The survey is in two forms: a survey of 12 questions for campus senior executives, and a somewhat longer survey for campus program administrators. The surveys are not expected to take longer than 15 to 25 minutes. Campus officials are asked to complete and submit the survey by Monday, June 6.
The survey can be found here: www.studentaidsurvey.org.
DEPARTMENT OF EDUCATION RELEASES FY11 FUNDING PLAN
On May 16, 2011, the Department of Education released its Fiscal Year 2011 funding plan. This submission was required as a part of the continuing resolution that is funding the government for the balance of the fiscal year that will end in September. Although the Department's budget was increased by $4.2 billion overall, discretionary spending for higher education was reduced by $352 million, or 16 percent, from the FY10 level. Other cuts within higher education include a $50.2 million reduction for Title VI International Education and Fulbright-Hays program funding, and a $121.6 million cut to the Fund for the Improvement of Postsecondary Education (FIPSE). The FIPSE reductions included elimination of earmarks and the cancellation of new program competitions for 2011.
Additionally, the Secretary spread out the $50 million cut among Minority-Serving Institutions, with Hispanic-Serving Institutions decreasing by $13 million in discretionary funding. HSIs will maintain the mandatory $111.5 million in mandatory funding and $100 million for STEM education.

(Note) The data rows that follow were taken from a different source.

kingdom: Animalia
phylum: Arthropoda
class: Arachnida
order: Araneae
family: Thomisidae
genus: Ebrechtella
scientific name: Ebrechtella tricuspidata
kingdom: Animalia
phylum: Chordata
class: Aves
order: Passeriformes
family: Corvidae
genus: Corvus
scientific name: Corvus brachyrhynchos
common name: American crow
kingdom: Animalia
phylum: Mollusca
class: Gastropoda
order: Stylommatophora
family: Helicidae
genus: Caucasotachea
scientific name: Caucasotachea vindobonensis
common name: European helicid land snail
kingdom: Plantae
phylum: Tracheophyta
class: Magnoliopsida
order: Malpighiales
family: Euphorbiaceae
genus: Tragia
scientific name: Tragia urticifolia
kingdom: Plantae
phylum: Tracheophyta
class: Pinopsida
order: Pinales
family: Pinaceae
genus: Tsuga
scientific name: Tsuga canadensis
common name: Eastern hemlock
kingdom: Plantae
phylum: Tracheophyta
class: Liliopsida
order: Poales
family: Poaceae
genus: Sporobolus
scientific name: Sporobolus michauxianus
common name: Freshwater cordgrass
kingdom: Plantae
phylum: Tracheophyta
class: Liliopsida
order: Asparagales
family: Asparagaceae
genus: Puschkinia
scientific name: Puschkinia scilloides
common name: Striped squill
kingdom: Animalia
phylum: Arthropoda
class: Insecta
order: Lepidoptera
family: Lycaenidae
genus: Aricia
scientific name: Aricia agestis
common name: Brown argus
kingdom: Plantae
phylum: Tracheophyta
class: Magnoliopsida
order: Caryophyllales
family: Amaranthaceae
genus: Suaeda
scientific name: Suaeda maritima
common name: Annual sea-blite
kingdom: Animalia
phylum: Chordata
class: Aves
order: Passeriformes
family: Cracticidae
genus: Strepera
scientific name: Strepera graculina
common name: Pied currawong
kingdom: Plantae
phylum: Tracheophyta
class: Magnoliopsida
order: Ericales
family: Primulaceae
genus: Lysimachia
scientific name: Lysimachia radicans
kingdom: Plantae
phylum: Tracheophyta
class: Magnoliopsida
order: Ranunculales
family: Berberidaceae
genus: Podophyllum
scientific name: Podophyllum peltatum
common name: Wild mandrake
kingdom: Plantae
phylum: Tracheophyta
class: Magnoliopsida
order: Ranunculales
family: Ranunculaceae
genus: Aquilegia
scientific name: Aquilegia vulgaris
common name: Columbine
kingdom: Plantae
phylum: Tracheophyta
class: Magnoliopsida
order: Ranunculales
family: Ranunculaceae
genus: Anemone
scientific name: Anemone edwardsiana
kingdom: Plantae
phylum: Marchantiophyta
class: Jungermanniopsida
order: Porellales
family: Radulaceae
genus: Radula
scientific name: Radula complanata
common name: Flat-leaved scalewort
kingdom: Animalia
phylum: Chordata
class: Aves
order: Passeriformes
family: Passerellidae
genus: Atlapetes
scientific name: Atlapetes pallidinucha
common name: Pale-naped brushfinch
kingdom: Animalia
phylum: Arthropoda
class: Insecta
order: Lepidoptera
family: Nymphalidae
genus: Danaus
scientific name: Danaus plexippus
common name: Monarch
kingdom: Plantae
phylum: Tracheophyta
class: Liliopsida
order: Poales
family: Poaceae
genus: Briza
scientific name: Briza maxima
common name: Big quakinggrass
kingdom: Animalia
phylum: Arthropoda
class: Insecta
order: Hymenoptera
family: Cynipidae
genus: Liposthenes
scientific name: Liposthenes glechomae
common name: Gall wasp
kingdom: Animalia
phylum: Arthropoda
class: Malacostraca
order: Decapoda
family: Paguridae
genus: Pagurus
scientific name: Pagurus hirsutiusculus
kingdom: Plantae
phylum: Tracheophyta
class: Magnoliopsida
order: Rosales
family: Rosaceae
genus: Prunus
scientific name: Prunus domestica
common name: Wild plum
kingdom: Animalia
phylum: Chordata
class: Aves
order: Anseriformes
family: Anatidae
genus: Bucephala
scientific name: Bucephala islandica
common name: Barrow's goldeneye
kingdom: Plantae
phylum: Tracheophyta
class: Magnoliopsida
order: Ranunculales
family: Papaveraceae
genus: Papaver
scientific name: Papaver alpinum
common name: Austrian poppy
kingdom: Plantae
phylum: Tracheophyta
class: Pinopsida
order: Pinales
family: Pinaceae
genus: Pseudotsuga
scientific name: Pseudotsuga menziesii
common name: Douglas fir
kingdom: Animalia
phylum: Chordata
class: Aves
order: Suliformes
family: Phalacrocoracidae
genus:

The Department of Education Funding Plan can be viewed here: http://www2.ed.gov/about/overview/budget/budget11/11action.pdf
Campuses should be able to view their revised allocations for campus-based student aid here: https://cbfisap.ed.gov/ecb/CBSWebApp/
FED CHAIRMAN SPEAKS ON GOVERNMENT ROLE IN R&D
On May 16, Ben Bernanke, chairman of the Board of Governors of the Federal Reserve System, delivered a wide-ranging speech on the government role in promoting research and development (R&D). While discussing the role of innovation in long-term economic growth, the Fed chairman cited many examples of how the federal investment in research has enabled the emergence of new technologies in such areas as agriculture, chemicals, health care, and information technology.
Bernanke also believes that support for innovation and R&D is likely to be more effective if it is thought of as a long-run investment. Additionally, the chairman addressed the need for the U.S. to increase students studying and obtaining science and engineering degrees in order to deliver the workforce needed for the skilled jobs. And since ensuring a sufficient supply of individuals with science and engineering skills is important to promoting innovation, questions also should be raised about U.S. immigration policy.
HHS PROPOSES NEW INITIATIVES FOR ACOs
The Department of Health and Human Services announced three new accountable care organization initiatives, the launch of a new Innovation Center, new accelerated development learning sessions, and a Pioneer Accountable Care Organization (ACO) model they say could save Medicare $430 million over the next three years.
The new "Pioneer"model will allow mature ACOs already coordinating care for patients to launch as early as this summer rather than wait till January 2012, as was proposed last month for traditional ACOs. CMS also announced intentions of helping less mature, cash-strapped health systems and providers form ACOs by giving them some of their share of anticipated savings upfront. CMS is requesting comments on the idea by June 17.
CMS also announced free training for providers interested in becoming part of an ACO. Four free learning sessions for providers interested in finding out more about starting an ACO will begin in June. Interested participants can register online at https://acoregister.rti.org.
The announcements come amidst the backdrop of very high estimated start up costs for an ACO. The American Hospital Association estimates that an ACO could cost considerably higher — $11.6 to $26.1 million — than the $1.8 million estimate made by CMS in its proposed rule.